Once upon a time there was television show called The Equalizer that ran on CBS. It was successful enough to last for four seasons and 88 episodes. I don’t know if that’s significant. Any show that runs on American network television for four years and 88 episodes is a success, but it’s not a smash. In fact, The Equalizer was and is somewhat of an anonymous show. It’s curious that in the age of remakes and reboots, someone in Hollywood chose to resurrect this show and make it a movie.

From last year, The Equalizer is an action film that tells the story of one man who systematically eliminates the entire Russian mafia operating in Boston. It’s an impressive display of murderous vengeance, I must say.

Denzel Washington is Robert McCall, an hourly schlub at a big box hardware store with a shady past.
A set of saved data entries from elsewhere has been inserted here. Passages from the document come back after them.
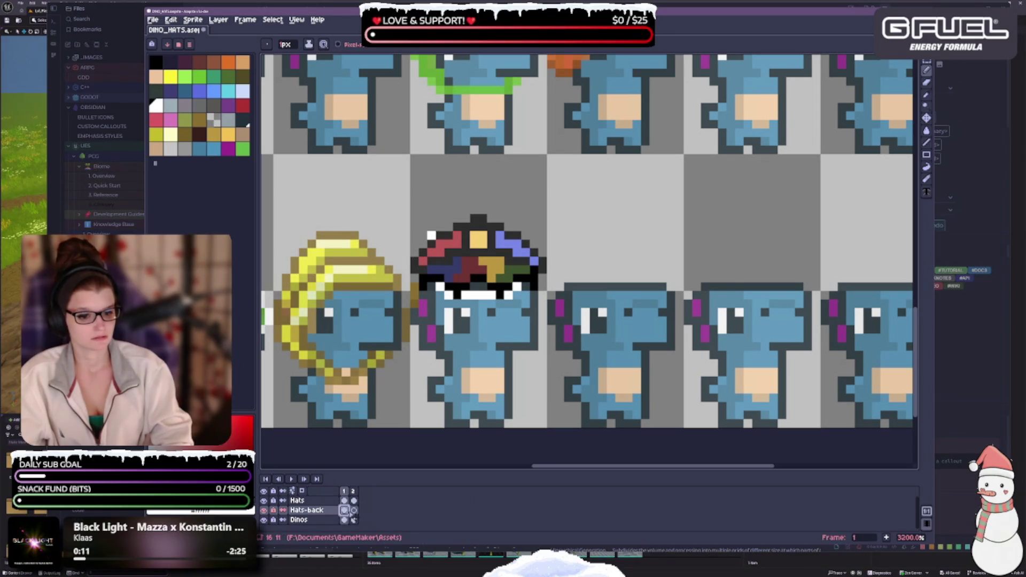
- Check the Hats-back frame-1 cel settings, compare frames again, and select the Hats layer
double_click(344, 511)
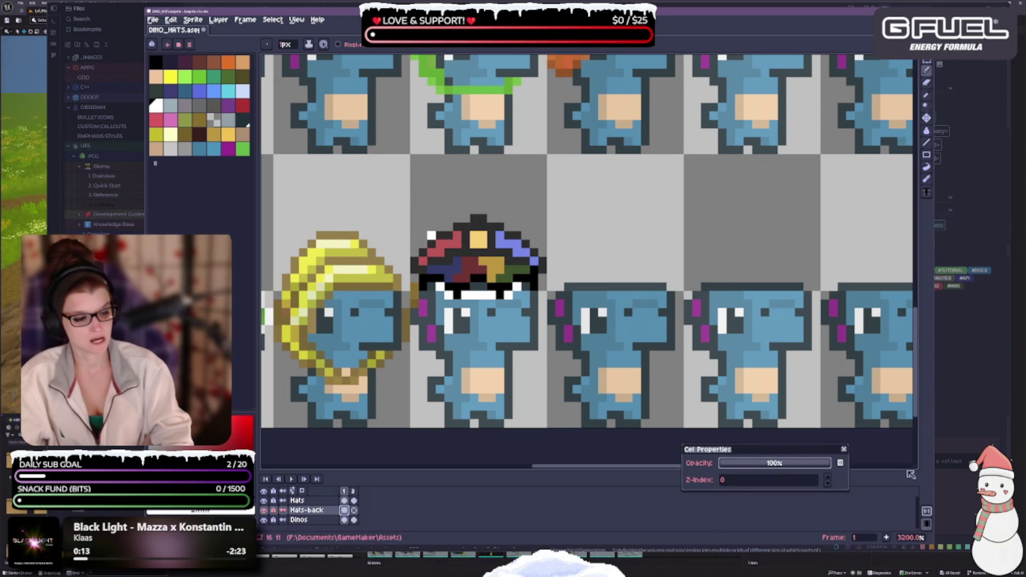
click(843, 450)
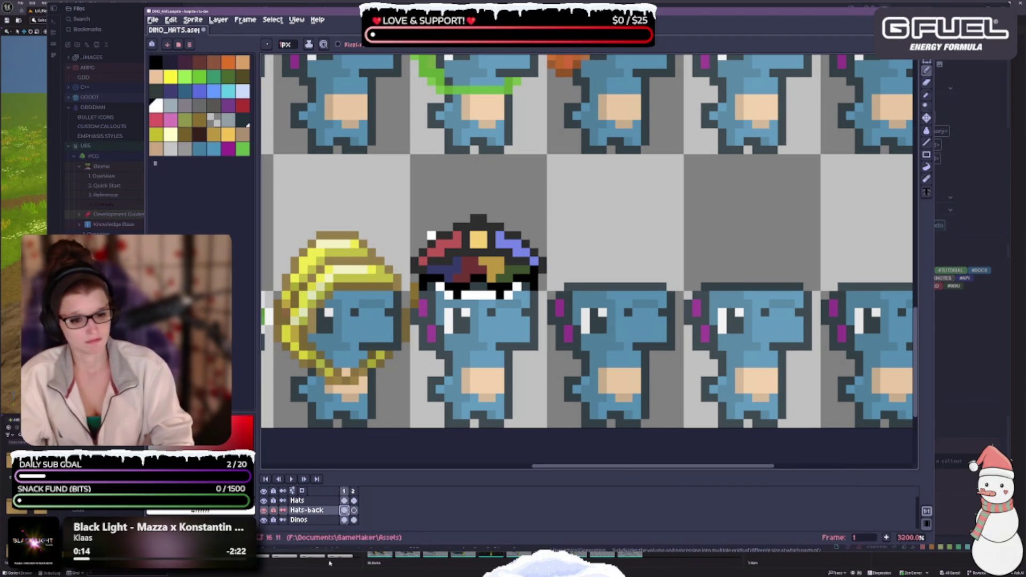
click(352, 491)
click(345, 491)
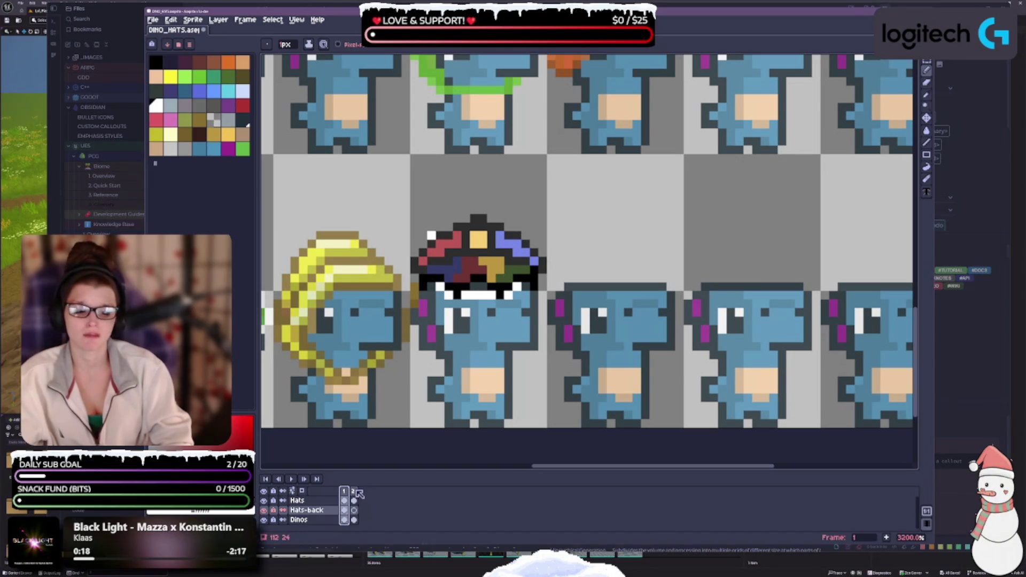
click(353, 500)
click(344, 491)
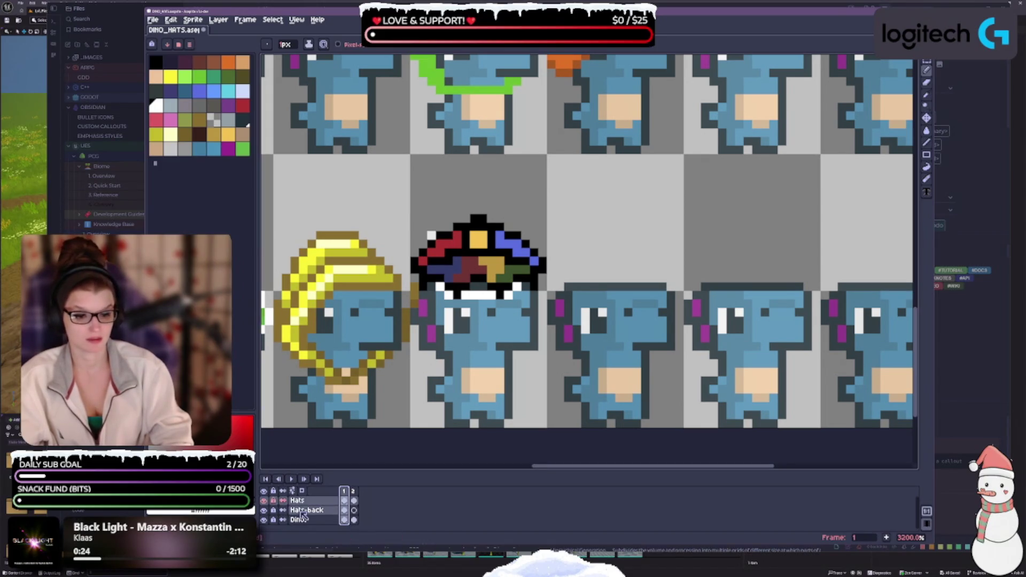
click(297, 501)
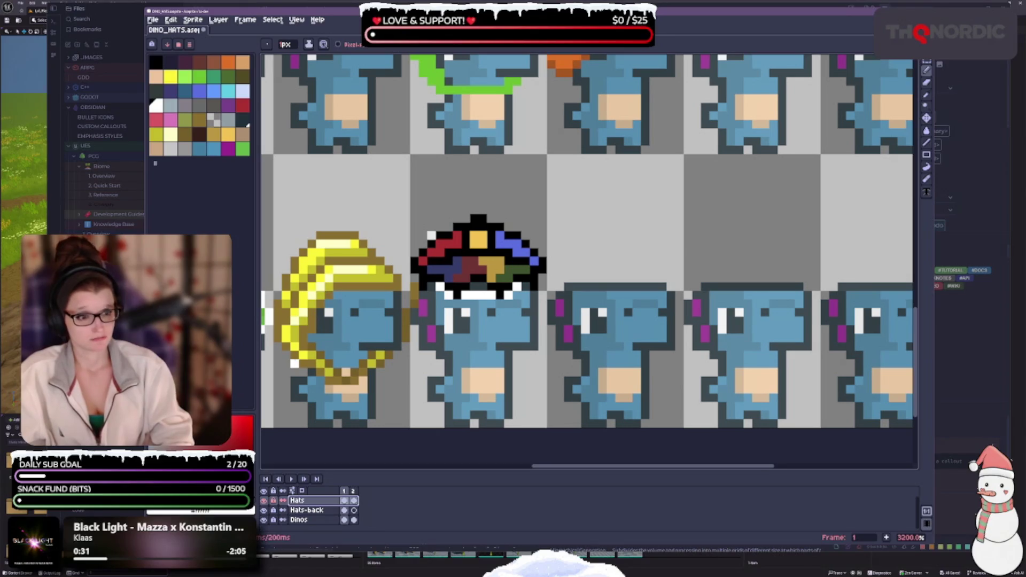
- Adjust the Hats layer opacity in Layer Properties, finishing at 100% with the Pencil active
double_click(314, 501)
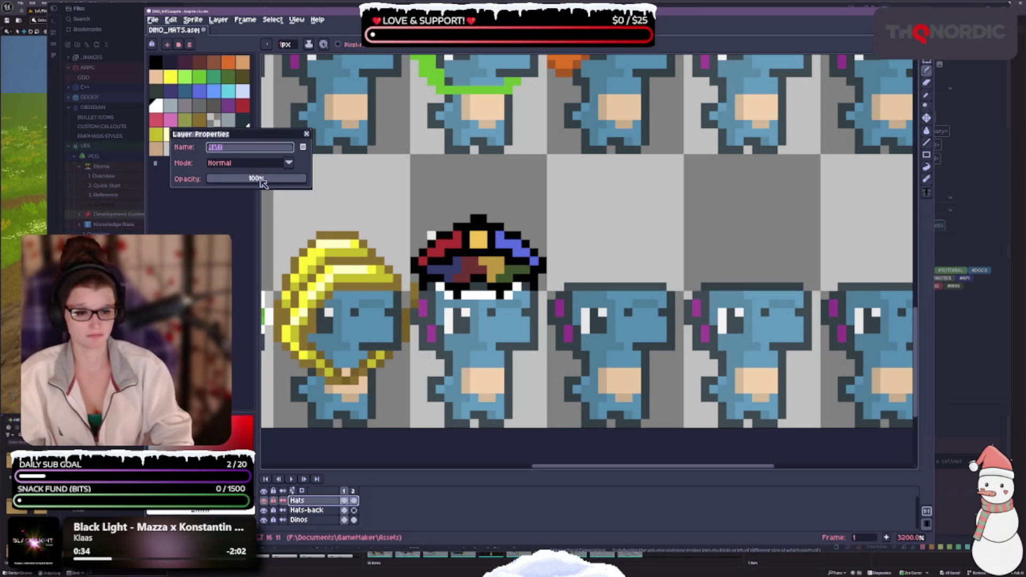
mouse_move(262, 183)
mouse_down()
mouse_move(252, 181)
mouse_move(268, 181)
mouse_up()
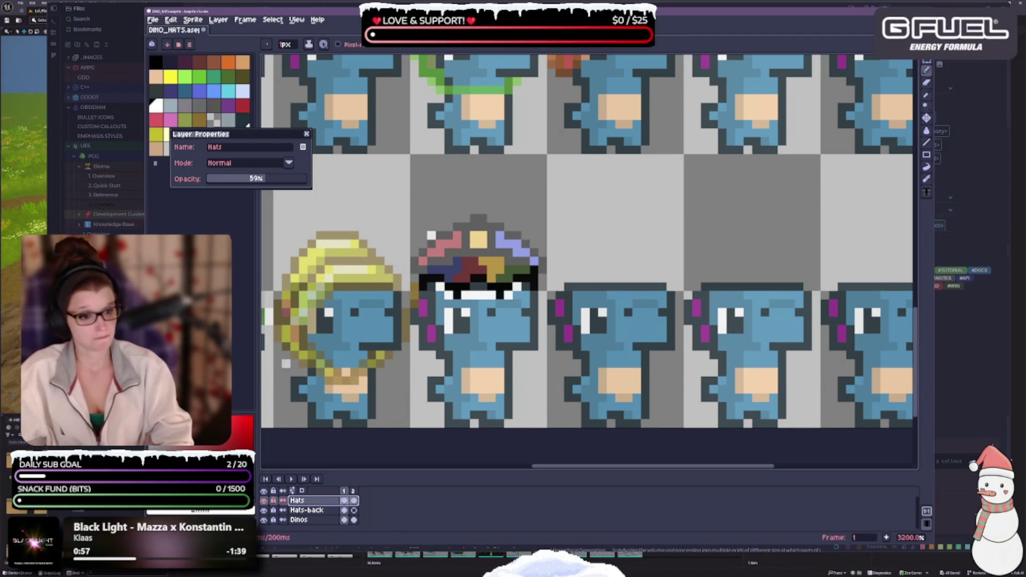
click(928, 84)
He lives a Spartan life in a one bedroom, and spends his sleepless nights drinking tea and reading classic literature at a local diner. There, he meets an underage hooker by the name of Alina (Chloë Grace Moretz). One night Alina runs afoul of her masters and ends up in intensive care. It was at this point that I thought I knew where the story was going. McCall had become a surrogate father to the young girl in sexual slavery. Mess with her, and one messes with McCall. She’s the classic damsel in distress. I pictured about an hour and a half of McCall chasing down some local hoods and what not. You know, movie by numbers. But I had heard good things about this movie. I had a hard time reconciling what I had heard with such a weak potential payoff. I shouldn’t have worried.

The Equalizer is a movie that wallows in cliché, but makes up for that by going to extremes. It’s not enough that McCall decides a bunch of Russian mobsters need to die. No. He needs to kill them all within seconds using skills from his past as a CIA agent. The violence in this scene is brutal. After it ends, a viewer is left wondering what’s next. All the people McCall needs to kill are dead. What about the rest of the runtime? It’s here that the film veers away from being boilerplate.

The Russian mob is pissed that its operations in Boston have been disrupted, so they send one of its homegrown members, a former Spetsnaz commando (Marton Csokas), to sort out the problem. This leads to escalation. Every move the mobsters make is returned by McCall. It’s no longer about Alina. Rather, the Russians are too stubborn to let bygones be bygones, and McCall won’t stop because until the mob is eliminated in its entirety, they remain a threat to his life and limb.

On and on it goes, the violence and the action ratcheting up and up, well past the point where its exaggeration transmogrifies into the mythic. In one scene, McCall sabotages an oil depot. The resulting explosion should have killed everyone within a mile and a half of the depot, regular citizens and McCall included. Yet there he is, walking away from the scene as tankers and pipelines explode in slow motion, not so much as a smirk on his face as the smoke and fire billow around him. Did I mention this film was clichéd?

But that’s okay!

We know that scene is ridiculous, and it matters none. The Equalizer takes a formula that ruled Hollywood action in the 1980s and updates it for an audience inured through experience. It’s not an intelligent formula, but unlike something like Guardians of the Galaxy, it’s not stupid, either.

Antoine Fuqua is the film’s director, and I think he was the perfect choice. His career as a director peaked with Training Day. That film is now fourteen years old. How time flies. But with The Equalizer, he has shown he can strip off all the peripheral bullshit and make an action film of the old school.